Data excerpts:
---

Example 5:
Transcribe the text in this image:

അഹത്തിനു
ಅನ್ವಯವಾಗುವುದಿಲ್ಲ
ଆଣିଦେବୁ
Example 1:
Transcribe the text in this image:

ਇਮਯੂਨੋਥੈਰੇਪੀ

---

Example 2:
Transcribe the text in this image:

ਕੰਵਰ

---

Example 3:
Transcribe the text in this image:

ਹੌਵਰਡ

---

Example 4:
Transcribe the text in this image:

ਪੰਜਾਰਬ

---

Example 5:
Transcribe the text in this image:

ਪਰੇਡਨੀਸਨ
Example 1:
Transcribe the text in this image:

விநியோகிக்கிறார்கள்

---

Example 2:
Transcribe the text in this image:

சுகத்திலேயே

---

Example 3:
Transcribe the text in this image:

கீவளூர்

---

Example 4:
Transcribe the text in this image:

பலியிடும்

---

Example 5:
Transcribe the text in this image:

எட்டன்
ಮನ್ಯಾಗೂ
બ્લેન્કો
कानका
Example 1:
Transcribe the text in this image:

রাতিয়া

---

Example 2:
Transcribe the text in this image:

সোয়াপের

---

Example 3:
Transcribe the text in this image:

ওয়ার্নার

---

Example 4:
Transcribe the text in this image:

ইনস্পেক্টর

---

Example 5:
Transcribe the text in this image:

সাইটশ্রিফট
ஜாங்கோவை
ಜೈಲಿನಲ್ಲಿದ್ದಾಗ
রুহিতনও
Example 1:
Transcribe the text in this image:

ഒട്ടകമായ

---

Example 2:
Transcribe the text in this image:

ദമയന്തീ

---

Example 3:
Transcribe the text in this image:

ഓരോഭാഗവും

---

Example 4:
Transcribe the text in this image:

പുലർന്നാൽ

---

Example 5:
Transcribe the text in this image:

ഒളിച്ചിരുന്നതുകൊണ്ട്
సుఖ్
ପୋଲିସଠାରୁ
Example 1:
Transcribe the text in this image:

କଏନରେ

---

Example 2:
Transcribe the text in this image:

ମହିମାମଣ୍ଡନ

**EXERCISE:** From the first line down to the last, give the records again exactly.

**YOUR RESPONSE:**
---

Example 5:
Transcribe the text in this image:

അഹത്തിനു
ಅನ್ವಯವಾಗುವುದಿಲ್ಲ
ଆଣିଦେବୁ
Example 1:
Transcribe the text in this image:

ਇਮਯੂਨੋਥੈਰੇਪੀ

---

Example 2:
Transcribe the text in this image:

ਕੰਵਰ

---

Example 3:
Transcribe the text in this image:

ਹੌਵਰਡ

---

Example 4:
Transcribe the text in this image:

ਪੰਜਾਰਬ

---

Example 5:
Transcribe the text in this image:

ਪਰੇਡਨੀਸਨ
Example 1:
Transcribe the text in this image:

விநியோகிக்கிறார்கள்

---

Example 2:
Transcribe the text in this image:

சுகத்திலேயே

---

Example 3:
Transcribe the text in this image:

கீவளூர்

---

Example 4:
Transcribe the text in this image:

பலியிடும்

---

Example 5:
Transcribe the text in this image:

எட்டன்
ಮನ್ಯಾಗೂ
બ્લેન્કો
कानका
Example 1:
Transcribe the text in this image:

রাতিয়া

---

Example 2:
Transcribe the text in this image:

সোয়াপের

---

Example 3:
Transcribe the text in this image:

ওয়ার্নার

---

Example 4:
Transcribe the text in this image:

ইনস্পেক্টর

---

Example 5:
Transcribe the text in this image:

সাইটশ্রিফট
ஜாங்கோவை
ಜೈಲಿನಲ್ಲಿದ್ದಾಗ
রুহিতনও
Example 1:
Transcribe the text in this image:

ഒട്ടകമായ

---

Example 2:
Transcribe the text in this image:

ദമയന്തീ

---

Example 3:
Transcribe the text in this image:

ഓരോഭാഗവും

---

Example 4:
Transcribe the text in this image:

പുലർന്നാൽ

---

Example 5:
Transcribe the text in this image:

ഒളിച്ചിരുന്നതുകൊണ്ട്
సుఖ్
ପୋଲିସଠାରୁ
Example 1:
Transcribe the text in this image:

କଏନରେ

---

Example 2:
Transcribe the text in this image:

ମହିମାମଣ୍ଡନ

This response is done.